Sederet Pelanggaran Dokter Terawan Versi IDI

Terawan Agus Putranto (tengah).
Sumber :
  • VIVA.co.id/Ikhwan Yanuar

VIVA – Pemecatan sementara oleh Ikatan Dokter Indonesia kepada dokter Terawan Agus Putranto memberi banyak opini dari masyarakat di berbagai kalangan. Tak sedikit masyarakat yang membela penemuan dokter Terawan yang dianggap banyak membantu menangani kasus stroke.

Ketua Majelis Kode Etik Kedokteran, (MKEK), Ikatan Dokter Indonesia (IDI), dr Prijo Pratomo, mengatakan opini dari masyarakat, khususnya para pejabat yang membela penemuan metode cuci otak, harus tetap mengedepankan rambu-rambu dari sumpah dokter. Salah satunya, dokter tidak seharusnya mengumumkan hasil tindakan yang telah dilakukan.
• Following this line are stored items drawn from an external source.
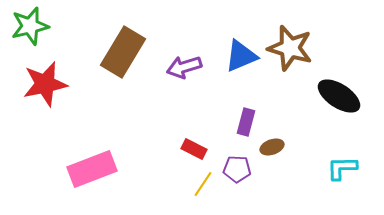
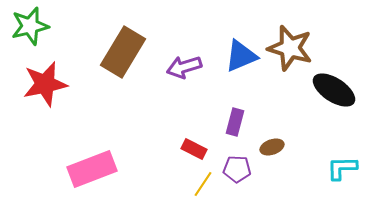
black ellipse: moved 5 px left, 6 px up
purple rectangle: moved 11 px left
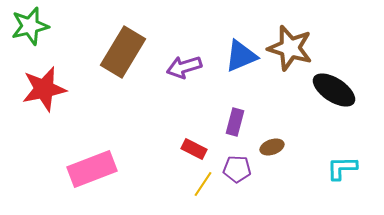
red star: moved 1 px left, 5 px down
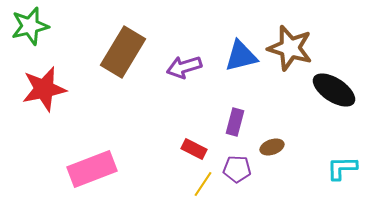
blue triangle: rotated 9 degrees clockwise
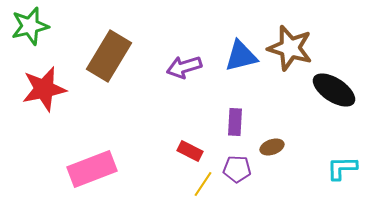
brown rectangle: moved 14 px left, 4 px down
purple rectangle: rotated 12 degrees counterclockwise
red rectangle: moved 4 px left, 2 px down
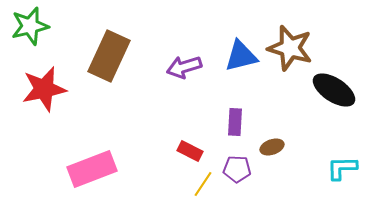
brown rectangle: rotated 6 degrees counterclockwise
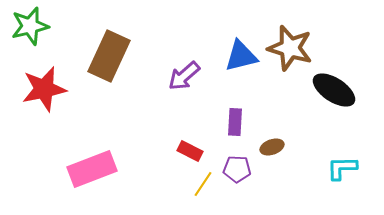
purple arrow: moved 9 px down; rotated 24 degrees counterclockwise
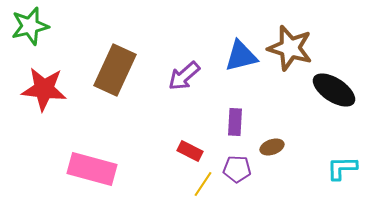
brown rectangle: moved 6 px right, 14 px down
red star: rotated 18 degrees clockwise
pink rectangle: rotated 36 degrees clockwise
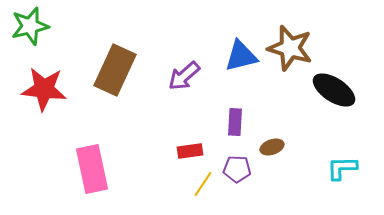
red rectangle: rotated 35 degrees counterclockwise
pink rectangle: rotated 63 degrees clockwise
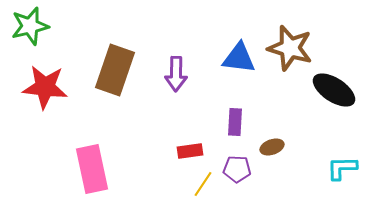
blue triangle: moved 2 px left, 2 px down; rotated 21 degrees clockwise
brown rectangle: rotated 6 degrees counterclockwise
purple arrow: moved 8 px left, 2 px up; rotated 48 degrees counterclockwise
red star: moved 1 px right, 2 px up
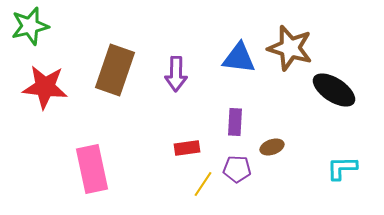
red rectangle: moved 3 px left, 3 px up
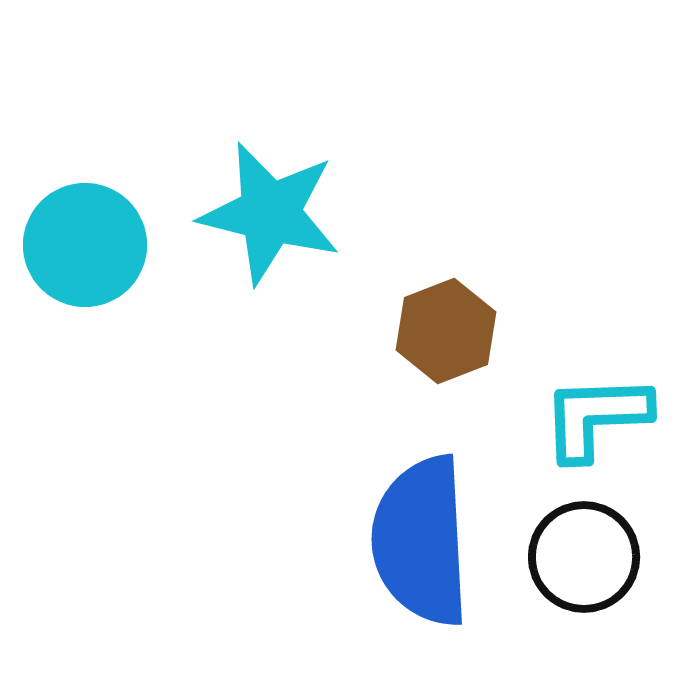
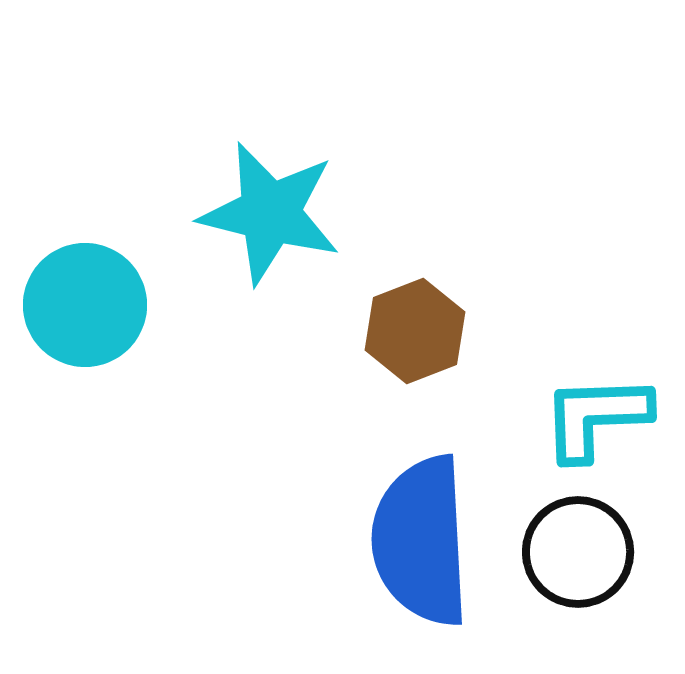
cyan circle: moved 60 px down
brown hexagon: moved 31 px left
black circle: moved 6 px left, 5 px up
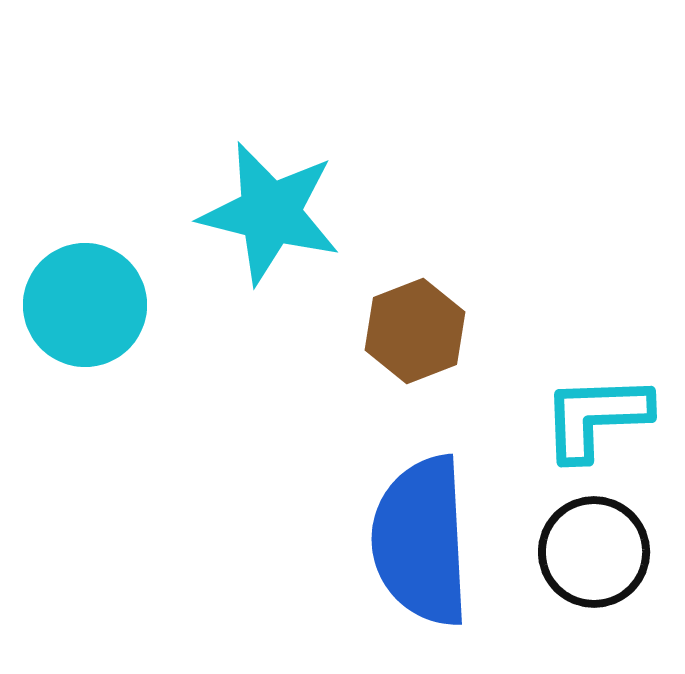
black circle: moved 16 px right
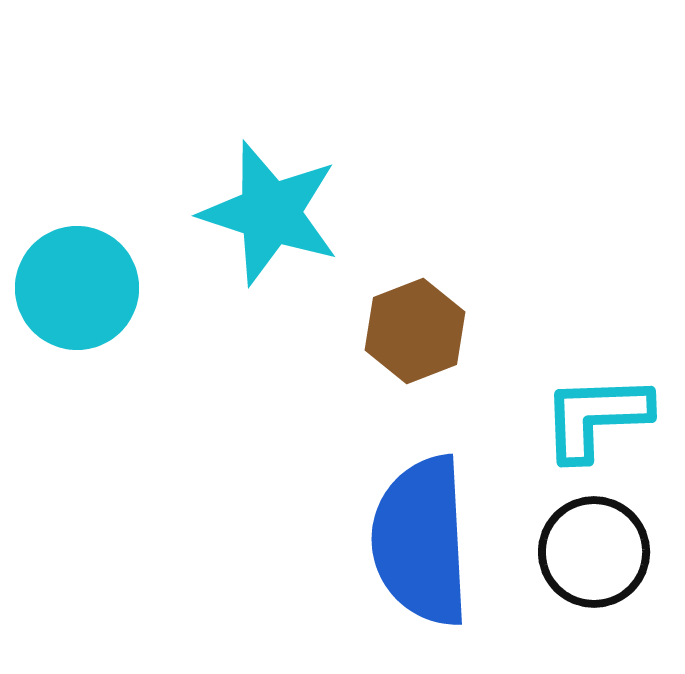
cyan star: rotated 4 degrees clockwise
cyan circle: moved 8 px left, 17 px up
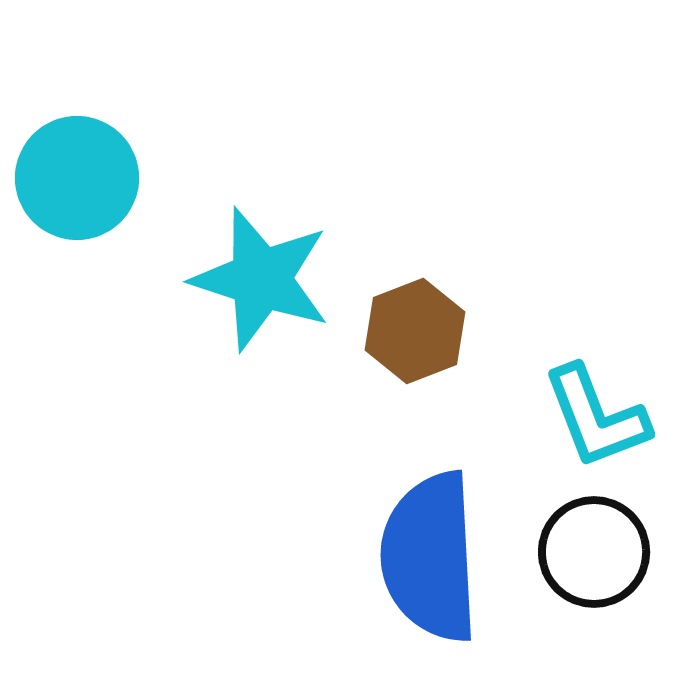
cyan star: moved 9 px left, 66 px down
cyan circle: moved 110 px up
cyan L-shape: rotated 109 degrees counterclockwise
blue semicircle: moved 9 px right, 16 px down
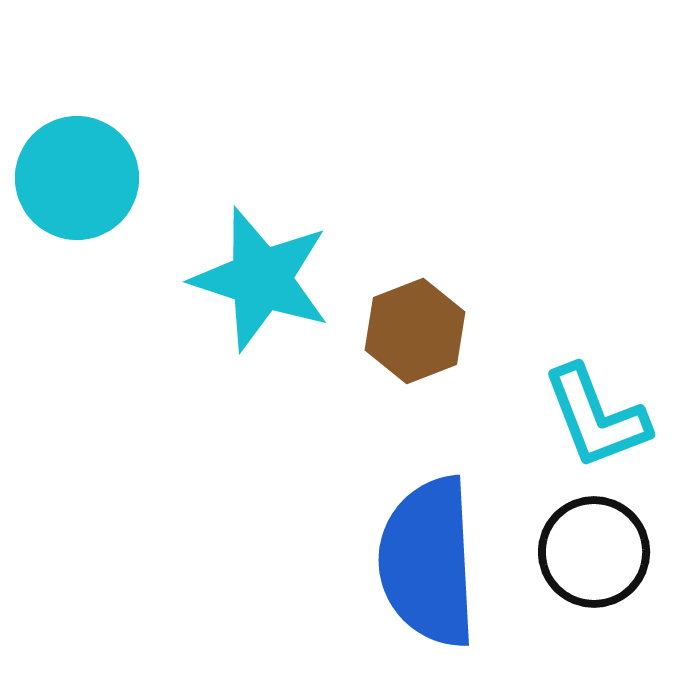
blue semicircle: moved 2 px left, 5 px down
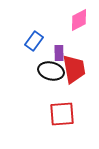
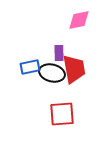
pink diamond: rotated 15 degrees clockwise
blue rectangle: moved 4 px left, 26 px down; rotated 42 degrees clockwise
black ellipse: moved 1 px right, 2 px down
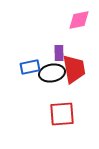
black ellipse: rotated 25 degrees counterclockwise
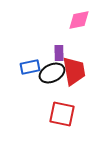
red trapezoid: moved 2 px down
black ellipse: rotated 15 degrees counterclockwise
red square: rotated 16 degrees clockwise
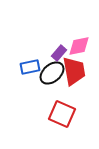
pink diamond: moved 26 px down
purple rectangle: rotated 42 degrees clockwise
black ellipse: rotated 15 degrees counterclockwise
red square: rotated 12 degrees clockwise
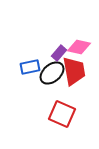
pink diamond: moved 1 px down; rotated 25 degrees clockwise
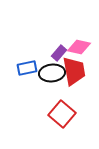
blue rectangle: moved 3 px left, 1 px down
black ellipse: rotated 35 degrees clockwise
red square: rotated 16 degrees clockwise
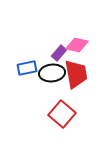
pink diamond: moved 2 px left, 2 px up
red trapezoid: moved 2 px right, 3 px down
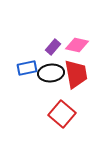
purple rectangle: moved 6 px left, 6 px up
black ellipse: moved 1 px left
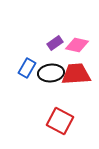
purple rectangle: moved 2 px right, 4 px up; rotated 14 degrees clockwise
blue rectangle: rotated 48 degrees counterclockwise
red trapezoid: rotated 84 degrees counterclockwise
red square: moved 2 px left, 7 px down; rotated 12 degrees counterclockwise
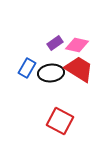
red trapezoid: moved 3 px right, 5 px up; rotated 36 degrees clockwise
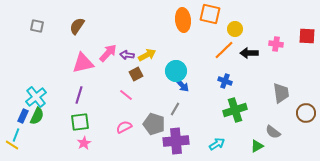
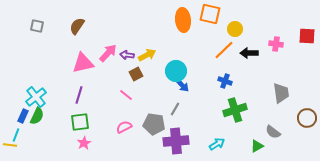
brown circle: moved 1 px right, 5 px down
gray pentagon: rotated 10 degrees counterclockwise
yellow line: moved 2 px left; rotated 24 degrees counterclockwise
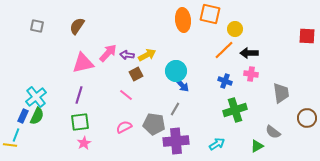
pink cross: moved 25 px left, 30 px down
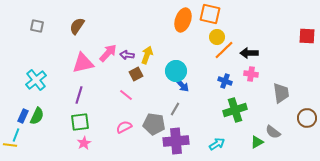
orange ellipse: rotated 25 degrees clockwise
yellow circle: moved 18 px left, 8 px down
yellow arrow: rotated 42 degrees counterclockwise
cyan cross: moved 17 px up
green triangle: moved 4 px up
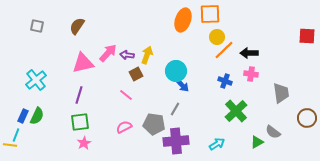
orange square: rotated 15 degrees counterclockwise
green cross: moved 1 px right, 1 px down; rotated 25 degrees counterclockwise
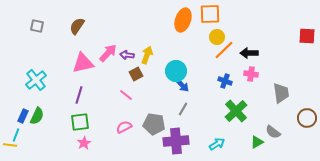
gray line: moved 8 px right
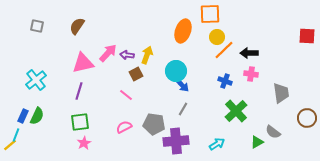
orange ellipse: moved 11 px down
purple line: moved 4 px up
yellow line: rotated 48 degrees counterclockwise
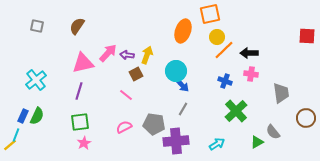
orange square: rotated 10 degrees counterclockwise
brown circle: moved 1 px left
gray semicircle: rotated 14 degrees clockwise
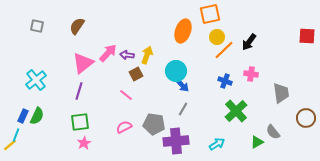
black arrow: moved 11 px up; rotated 54 degrees counterclockwise
pink triangle: rotated 25 degrees counterclockwise
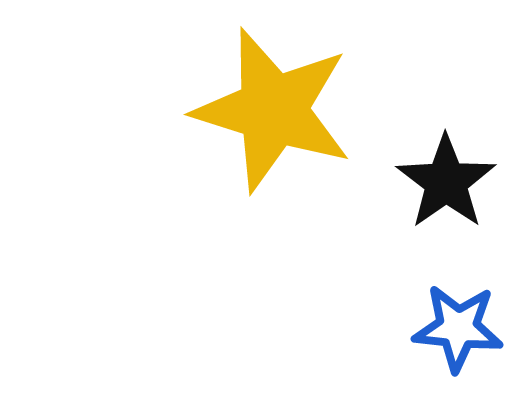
"Ya kalau itu merupakan testimoni dari pejabat-pejabat yang bersangkutan itu silakan saja, tetapi di dalam putusan etik kita, kita tidak bisa mendasari pada soal testimoni, yang kita dasari kita adalah rambu-rambu dalam sumpah dokter itu tadi,” kata dokter Prijo, ditemui di Kantor IDI, Jakarta Pusat, Selasa 3 April 2018.

Menurut dia, salah satu yang jadi patokan adalah seorang dokter itu tidak boleh mengumumkan hasil tindakannya, misalnya seperti itu. “Kalau pasien apa pun pasti menyatakan dengan segenap testimoninya, tapi dunia kedokteran itu tidak didasari kepada persoalan testimoni,” ujarnya.

Prijo menambahkan, pelanggaran kode etik yang memicu sanksi pemecatan selama 12 bulan oleh IDI kepada dokter Terawan, yakni adanya bukti memuji diri serta mengiklankan praktik medis yang dilaksanakan.

"Dalam pelanggaran kode etik kita, bahwa seorang dokter itu yang pasti kita tidak boleh mengiklankan, tidak boleh memuji diri, itu bagian-bagian yang ada di dalam kode etik, dan juga tidak boleh bertentangan dengan sumpah dokter. sehingga apabila itu dilanggar maka itu tentunya yang berkaitan dengan etik," tuturnya.

Tak hanya itu, dokter Terawan juga terbukti mangkir dari panggilan MKEK yang mana hal itu turut berkaitan dengan kode etik kesejawatan. Serta, adanya pelanggaran kode etik berupa menjanjikan kesembuhan pada pasien.

"Yang melanggar kode etik itu tidak boleh menjanjikam kesembuhan, bahwa sesungguhnya kesembuhan itu diberikan oleh Tuhan yang Maha Esa, dokter hanya sebagai perantara saja. Karena kalau sudah menjanjikan suatu kesembuhan, tapi pasien tidak sembuh, maka pasien akan kecewa, kemudian menimbulkan masalah, menuntut dokter dan lain sebagainya," kata Pengurus Besar IDI, dr. Frans Santosa di kesempatan yang sama.